一方、無人航空機の「目視外飛行(※1)」および「第三者上空飛行(※2)」の実現に際しては、無人航空機の故障の発生や燃料残量の減少、急な雨雲の接近などの緊急時には、緊急着陸地点やそこまでの経路の情報を、ドローン運航管理システム(※3)などによって地上から指示する必要があると考えられる。
しかし、離島間物流(長距離洋上飛行)のように、地上と無人航空機間の通信インフラが十分に整備されておらず、地上からの支援が受けられない状況下においては、無人航空機がさまざまな緊急事態へ自律的に対応できる技術(自律的ダイナミック・リルーティング技術)の実用化が必要不可欠だ。
そのような背景の下、国立研究開発法人新エネルギー・産業技術総合開発機構(以下、NEDO)は無人航空機の社会実装に向けたプロジェクトを推進しており、今般、NEDO、株式会社SUBARU、日本無線株式会社、日本アビオニクス株式会社、三菱電機株式会社、株式会社自律制御システム研究所は、愛知県、豊川市、田原市の協力のもと、無人航空機が緊急時でも自律的に危険を回避できる技術を実証する飛行試験を実施した。
同実証実験では、12月16日から24日に豊川市御津および田原市白浜を結ぶ三河湾海上において、離島での無人航空機の運用を想定して飛行中に故障や燃料残量の減少、悪天候を検知した場合、無人航空機が自らの判断で経路を変更し、事前に設定された緊急着陸地点まで飛行する機能の実証を行った。
具体的には、準天頂衛星システムからの信号を受信する測位受信機を搭載した中型の無人航空機が、故障模擬信号や燃料警告模擬信号、悪天候模擬情報に基づき自律的に経路を変更し、準天頂衛星システムを利用した測位情報を用いて飛行するかどうか検証した。
その結果、故障や燃料残量の減少、悪天候の情報により、無人航空機が事前にプログラムされた飛行経路から自律的に経路を変更し、準天頂衛星システムを利用した測位情報を用いて、事前に設定された緊急着陸地点まで飛行することを確認した。
同技術により、離島間物流のように、地上と無人航空機間の通信インフラが十分に整備されておらず、緊急時の回避経路の指示などの地上からの支援が受けられない状況下でも、無人航空機を安全に運用することが可能になる。

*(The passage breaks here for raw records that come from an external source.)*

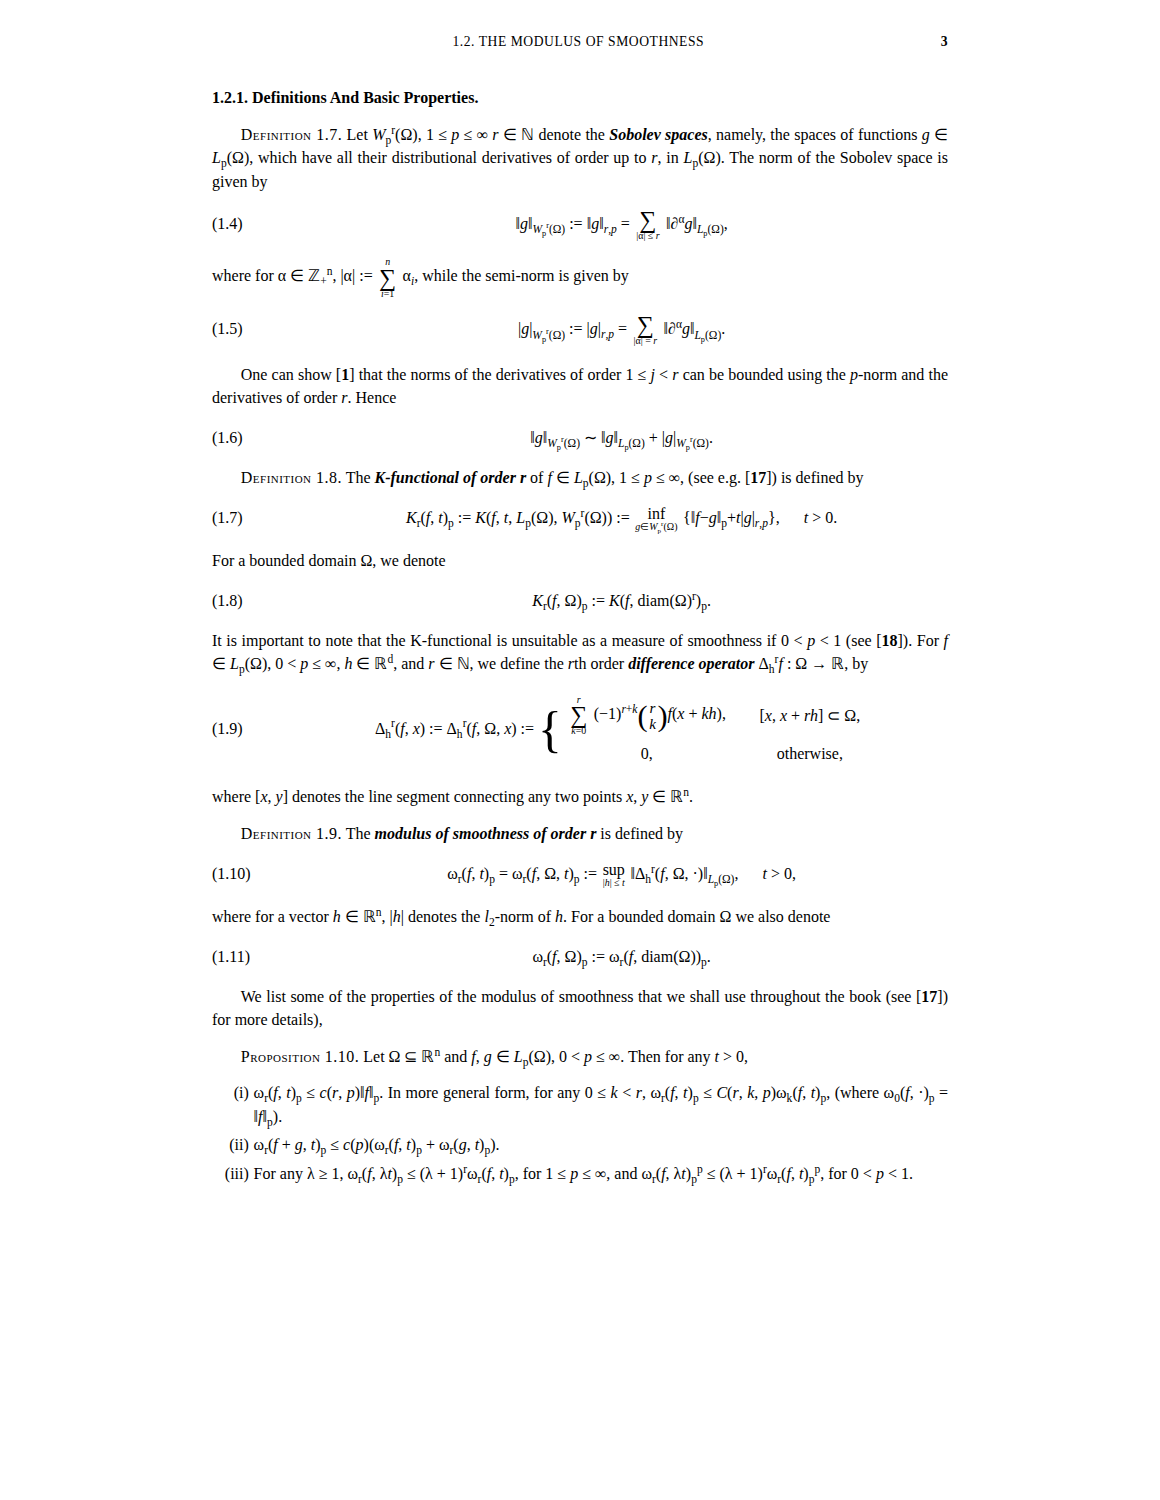1.2. THE MODULUS OF SMOOTHNESS 3
1.2.1. Definitions And Basic Properties.
Definition 1.7. Let Wpr(Ω), 1 ≤ p ≤ ∞ r ∈ ℕ denote the Sobolev spaces, namely, the spaces of functions g ∈ Lp(Ω), which have all their distributional derivatives of order up to r, in Lp(Ω). The norm of the Sobolev space is given by
(1.4) ‖g‖Wpr(Ω) := ‖g‖r,p = ∑|α| ≤ r ‖∂αg‖Lp(Ω),
where for α ∈ ℤ+n, |α| := n∑i=1 αi, while the semi-norm is given by
(1.5) |g|Wpr(Ω) := |g|r,p = ∑|α| = r ‖∂αg‖Lp(Ω).
One can show [1] that the norms of the derivatives of order 1 ≤ j < r can be bounded using the p-norm and the derivatives of order r. Hence
(1.6) ‖g‖Wpr(Ω) ∼ ‖g‖Lp(Ω) + |g|Wpr(Ω).
Definition 1.8. The K-functional of order r of f ∈ Lp(Ω), 1 ≤ p ≤ ∞, (see e.g. [17]) is defined by
(1.7) Kr(f, t)p := K(f, t, Lp(Ω), Wpr(Ω)) := inf g∈Wpr(Ω) {‖f−g‖p+t|g|r,p}, t > 0.
For a bounded domain Ω, we denote
(1.8) Kr(f, Ω)p := K(f, diam(Ω)r)p.
It is important to note that the K-functional is unsuitable as a measure of smoothness if 0 < p < 1 (see [18]). For f ∈ Lp(Ω), 0 < p ≤ ∞, h ∈ ℝd, and r ∈ ℕ, we define the rth order difference operator Δhrf : Ω → ℝ, by
(1.9) Δhr(f, x) := Δhr(f, Ω, x) := {
| r ∑ k =0 (−1) r + k ( r k ) f ( x + kh ), | [ x , x + rh ] ⊂ Ω, |
| 0, | otherwise, |
where [x, y] denotes the line segment connecting any two points x, y ∈ ℝn.
Definition 1.9. The modulus of smoothness of order r is defined by
(1.10) ωr(f, t)p = ωr(f, Ω, t)p := sup|h| ≤ t ‖Δhr(f, Ω, ·)‖Lp(Ω), t > 0,
where for a vector h ∈ ℝn, |h| denotes the l2-norm of h. For a bounded domain Ω we also denote
(1.11) ωr(f, Ω)p := ωr(f, diam(Ω))p.
We list some of the properties of the modulus of smoothness that we shall use throughout the book (see [17]) for more details),
Proposition 1.10. Let Ω ⊆ ℝn and f, g ∈ Lp(Ω), 0 < p ≤ ∞. Then for any t > 0,
ωr(f, t)p ≤ c(r, p)‖f‖p. In more general form, for any 0 ≤ k < r, ωr(f, t)p ≤ C(r, k, p)ωk(f, t)p, (where ω0(f, ·)p = ‖f‖p).
ωr(f + g, t)p ≤ c(p)(ωr(f, t)p + ωr(g, t)p).
For any λ ≥ 1, ωr(f, λt)p ≤ (λ + 1)rωr(f, t)p, for 1 ≤ p ≤ ∞, and ωr(f, λt)pp ≤ (λ + 1)rωr(f, t)pp, for 0 < p < 1.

※1 無人航空機の操縦者が自分の目によって無人航空機の位置や姿勢および航行の安全性を確認できない飛行のこと。長距離の物流やインフラ点検には必須であるが、実現には操縦者の目視に代わる安全措置の実施や、衝突回避技術の実装などが必要。
※2 無人航空機の運航に関与しない第三者の上空を飛行すること。市街地などで物流を実施する場合などに必須であるが、実現には、高い安全性や信頼性を確立する技術が必要。
※3 運航管理の対象とする空域およびその空域内を飛行するドローンの情報を集約し、地図情報や気象情報などを参照しながら、対象のドローンの運航を管理および支援することで、複数の機体による空域の共用を安全で効率的に行うためのシステム。